Dierlijke en plantaardige vetten en oliën (def. VLAREMA). Alle eetbare dierlijke of

plantaardige oliën en vetten, en een mengsel ervan, die geschikt zijn om aangewend te worden bij het frituren van voedingsmiddelen, als vermeld in het koninklijk besluit van 22 januari 1988 betreffende het gebruik van eetbare oliën en voedingsvetten bij het frituren van

voedingsmiddelen, door huishoudens of professionele gebruikers.

Einde afval. Wanneer is afval niet langer afval en wordt het een nieuwe grondstof of nieuw product? De Europese kaderrichtlijn Afval heeft specifieke aandacht voor ‘einde afval’. Het Materialendecreet neemt de basisvoorwaarden voor het toekennen van het label ‘einde afval’

over uit de Europese kaderrichtlijn Afval. Voor biomassamaterialen zijn op Vlaams niveau specifieke milieuparameters en eisen vastgesteld voor gebruik als bodem, als meststof of bodemverbeterend middel. Andere toepassingen zijn ook mogelijk volgens het

Materialendecreet.

Gft-afval (def. VLAREMA). Groente-, fruit- en tuinafval dat afkomstig is van het gescheiden ingezamelde organische deel van het huishoudelijk afval. Het omvat plantaardig

composteerbaar keukenafval en het gedeelte van het tuinafval dat bestaat uit niet-houtig, fijn materiaal.

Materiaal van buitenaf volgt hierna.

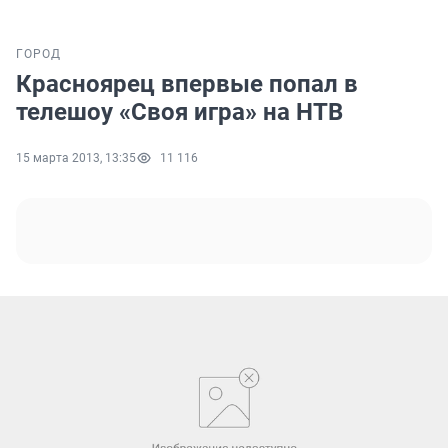
ГОРОД
Красноярец впервые попал в
телешоу «Своя игра» на НТВ
15 марта 2013, 13:35
11 116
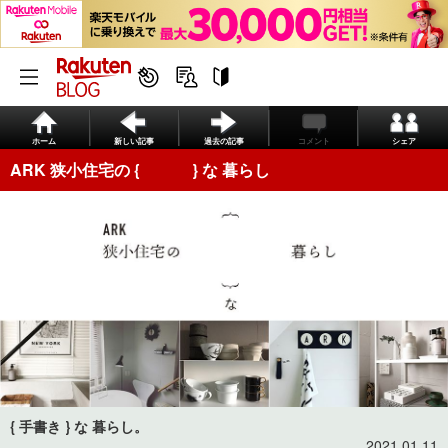
ホーム
新しい記事
過去の記事
コメント
シェア
ARK 狭小住宅の { } な 暮らし
{ 手書き } な 暮らし。
2021.01.11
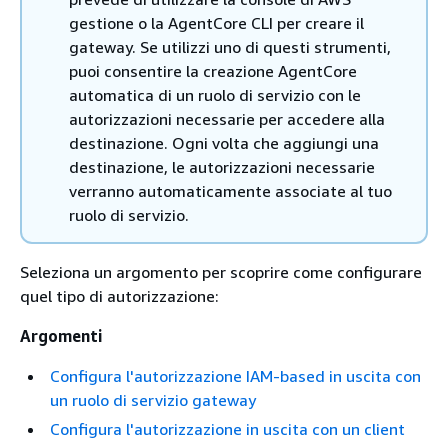
gestione o la AgentCore CLI per creare il
gateway. Se utilizzi uno di questi strumenti,
puoi consentire la creazione AgentCore
automatica di un ruolo di servizio con le
autorizzazioni necessarie per accedere alla
destinazione. Ogni volta che aggiungi una
destinazione, le autorizzazioni necessarie
verranno automaticamente associate al tuo
ruolo di servizio.
Seleziona un argomento per scoprire come configurare
quel tipo di autorizzazione:
Argomenti
Configura l'autorizzazione IAM-based in uscita con
un ruolo di servizio gateway
Configura l'autorizzazione in uscita con un client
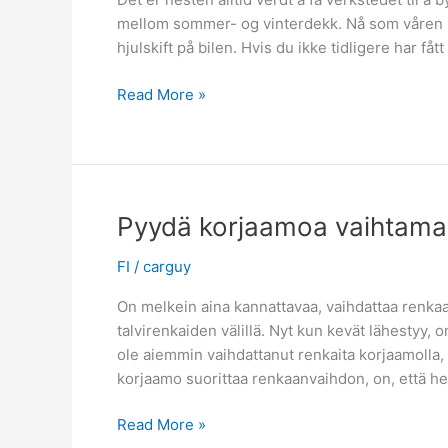
mellom sommer- og vinterdekk. Nå som våren næ
hjulskift på bilen. Hvis du ikke tidligere har fåt
La
Read More »
verkstedet
skifte
dekkene
for
deg
Pyydä korjaamoa vaihtamaa
FI
/
carguy
On melkein aina kannattavaa, vaihdattaa renkaa
talvirenkaiden välillä. Nyt kun kevät lähestyy, 
ole aiemmin vaihdattanut renkaita korjaamolla, 
korjaamo suorittaa renkaanvaihdon, on, että he v
Pyydä
Read More »
korjaamoa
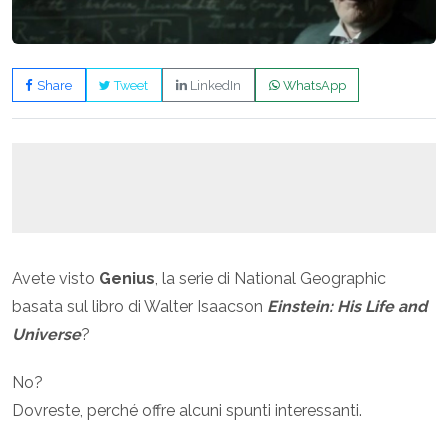
Share
Tweet
LinkedIn
WhatsApp
Avete visto
Genius
, la serie di National Geographic
basata sul libro di Walter Isaacson
Einstein: His Life and
Universe
?
No?
Dovreste, perché offre alcuni spunti interessanti.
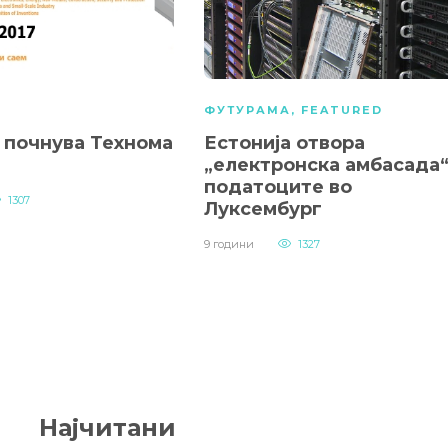
ФУТУРАМА
,
FEATURED
 почнува Технома
Естонија отвора
„електронска амбасада“
податоците во
1307
Луксембург
9 години
1327
Најчитани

Groenafval (def. VLAREMA). het composteerbaar organisch afval dat onder meer vrijkomt in tuinen, plantsoenen, parken, oevers van waterlopen en wegbermen en natuurgebieden.

Groenbeheer. Alle activiteiten die vermeld worden in de definitie van groenafval cf. het VLAREMA(groenafval: het composteerbaar organisch afval dat onder meer vrijkomt in tuinen, plantsoenen, parken, oevers van waterlopen en wegbermen en natuurgebieden) met

uitzondering van de natuurgebieden die omwille van hun manier van beheren eerder aansluiten bij de arealen die onder ‘open ruimte’ worden omschreven.